***** SELECTION
I agree, Ben. Maybe this track is more appropriate. Not only did Michael solve the 111x111x111 amazingly fast, he also programmed a cuboid simulator software that might really be the best virtual cuboid software to solve big cubes the fastest. Unbelievable. I usually don't cry, but listening to this track and thinking of Michael's amazing time for such a large cube just made me look at the human potential in a whole new light and I shed a few tears of excitement.:tu:tu

People have been jealous before. How about now?


----------



## qqwref (May 21, 2013)

ben1996123 said:


> yeah wtf


Well, the 820 hour time is realtime, so really you should be comparing it with my ~247 hours. I'm not sure how much solve time Ravi and Peter's solve took, as their website is down


----------



## soup (May 21, 2013)

cmowla said:


> People have been jealous before. How about now?



*raises hand*


----------



## Adrian0 (Jul 4, 2013)

Do you have those replay files? The link is now broken. Thanks.


----------



## qqwref (Jul 4, 2013)

Try this: http://www.speedyshare.com/ECpD9/111.rar


----------



## Frubix (Jul 4, 2013)

uniacto said:


> will you be reconstructing this solve any time soon?



He can't reconstruct someting that is this big and that took so long?


----------
**********
***** ENTRIES
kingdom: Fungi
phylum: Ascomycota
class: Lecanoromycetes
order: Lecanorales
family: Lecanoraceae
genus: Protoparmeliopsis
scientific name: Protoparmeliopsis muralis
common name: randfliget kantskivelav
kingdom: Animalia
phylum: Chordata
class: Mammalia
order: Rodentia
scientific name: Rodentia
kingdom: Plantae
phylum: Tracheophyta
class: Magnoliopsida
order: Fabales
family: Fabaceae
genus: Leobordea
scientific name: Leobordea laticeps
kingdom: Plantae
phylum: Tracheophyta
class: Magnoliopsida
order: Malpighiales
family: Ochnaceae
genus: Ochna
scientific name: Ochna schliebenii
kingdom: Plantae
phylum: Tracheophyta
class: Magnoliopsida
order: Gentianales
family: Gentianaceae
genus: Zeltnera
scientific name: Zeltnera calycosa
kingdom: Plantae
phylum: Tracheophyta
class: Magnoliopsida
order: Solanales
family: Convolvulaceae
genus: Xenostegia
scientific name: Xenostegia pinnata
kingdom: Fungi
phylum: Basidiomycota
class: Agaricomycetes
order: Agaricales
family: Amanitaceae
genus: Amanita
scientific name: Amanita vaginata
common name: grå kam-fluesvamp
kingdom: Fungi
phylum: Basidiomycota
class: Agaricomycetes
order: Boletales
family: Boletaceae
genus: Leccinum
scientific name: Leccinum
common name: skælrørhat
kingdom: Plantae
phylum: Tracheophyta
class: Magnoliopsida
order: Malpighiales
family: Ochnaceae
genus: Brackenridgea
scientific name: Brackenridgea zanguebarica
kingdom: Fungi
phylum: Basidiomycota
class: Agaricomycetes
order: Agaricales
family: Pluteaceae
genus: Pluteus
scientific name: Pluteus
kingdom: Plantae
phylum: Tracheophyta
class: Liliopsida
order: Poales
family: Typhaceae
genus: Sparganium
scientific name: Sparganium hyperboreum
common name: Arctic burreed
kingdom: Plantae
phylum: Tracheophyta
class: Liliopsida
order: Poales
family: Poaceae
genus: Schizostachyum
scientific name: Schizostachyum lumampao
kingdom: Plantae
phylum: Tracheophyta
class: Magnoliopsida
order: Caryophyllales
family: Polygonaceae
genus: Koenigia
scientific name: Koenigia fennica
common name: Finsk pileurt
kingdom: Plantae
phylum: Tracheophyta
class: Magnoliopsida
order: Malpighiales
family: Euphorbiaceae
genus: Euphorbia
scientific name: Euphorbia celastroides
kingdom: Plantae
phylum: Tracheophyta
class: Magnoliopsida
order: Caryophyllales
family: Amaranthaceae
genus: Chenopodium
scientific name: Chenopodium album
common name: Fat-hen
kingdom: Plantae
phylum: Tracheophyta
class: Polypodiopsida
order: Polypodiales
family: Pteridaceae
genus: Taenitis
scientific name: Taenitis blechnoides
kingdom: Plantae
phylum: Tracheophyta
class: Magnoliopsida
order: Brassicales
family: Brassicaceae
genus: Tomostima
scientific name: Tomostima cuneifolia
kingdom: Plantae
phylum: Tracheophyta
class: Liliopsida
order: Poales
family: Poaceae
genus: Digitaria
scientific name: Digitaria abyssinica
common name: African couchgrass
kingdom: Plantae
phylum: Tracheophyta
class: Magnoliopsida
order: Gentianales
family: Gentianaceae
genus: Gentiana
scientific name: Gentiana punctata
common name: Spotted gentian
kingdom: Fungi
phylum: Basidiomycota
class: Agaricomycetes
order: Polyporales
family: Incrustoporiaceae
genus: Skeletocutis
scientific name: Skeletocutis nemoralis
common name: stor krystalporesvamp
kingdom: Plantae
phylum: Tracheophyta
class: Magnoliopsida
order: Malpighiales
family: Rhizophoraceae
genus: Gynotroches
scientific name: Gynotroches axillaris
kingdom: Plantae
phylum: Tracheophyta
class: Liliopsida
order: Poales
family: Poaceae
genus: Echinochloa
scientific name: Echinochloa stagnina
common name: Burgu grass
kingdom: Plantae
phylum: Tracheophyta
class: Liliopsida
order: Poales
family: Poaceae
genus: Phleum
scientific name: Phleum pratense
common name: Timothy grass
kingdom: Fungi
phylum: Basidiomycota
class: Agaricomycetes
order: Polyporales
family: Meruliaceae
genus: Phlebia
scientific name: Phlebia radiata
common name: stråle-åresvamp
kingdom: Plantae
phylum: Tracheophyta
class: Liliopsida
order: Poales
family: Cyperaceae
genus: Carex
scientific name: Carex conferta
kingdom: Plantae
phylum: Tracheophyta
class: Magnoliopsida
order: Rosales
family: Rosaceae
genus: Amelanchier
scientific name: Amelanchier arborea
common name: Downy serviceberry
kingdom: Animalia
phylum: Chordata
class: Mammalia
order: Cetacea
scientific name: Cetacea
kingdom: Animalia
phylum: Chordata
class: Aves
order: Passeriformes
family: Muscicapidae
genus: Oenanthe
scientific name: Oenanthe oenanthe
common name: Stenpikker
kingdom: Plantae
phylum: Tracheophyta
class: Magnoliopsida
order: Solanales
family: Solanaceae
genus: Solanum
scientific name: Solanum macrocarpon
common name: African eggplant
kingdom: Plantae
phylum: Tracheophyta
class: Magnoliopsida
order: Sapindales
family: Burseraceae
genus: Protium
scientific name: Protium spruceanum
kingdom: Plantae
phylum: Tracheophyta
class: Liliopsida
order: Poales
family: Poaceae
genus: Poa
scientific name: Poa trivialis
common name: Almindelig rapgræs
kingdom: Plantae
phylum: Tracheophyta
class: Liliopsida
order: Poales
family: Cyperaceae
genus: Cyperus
**********
## CHALLENGE
In the forum thread, condense the paragraph that begins "I agree, Ben." into a short bulleted list of its main points.

## EXERCISE RESPONSE
- The writer agrees with Ben and thinks this track may be more appropriate.
- Michael solved the 111x111x111 amazingly fast.
- He also programmed cuboid simulator software that might be the best virtual cuboid software for solving big cubes fastest.
- The writer usually doesn't cry, but listening to the track while thinking of Michael's time brought a few tears of excitement and a new view of human potential.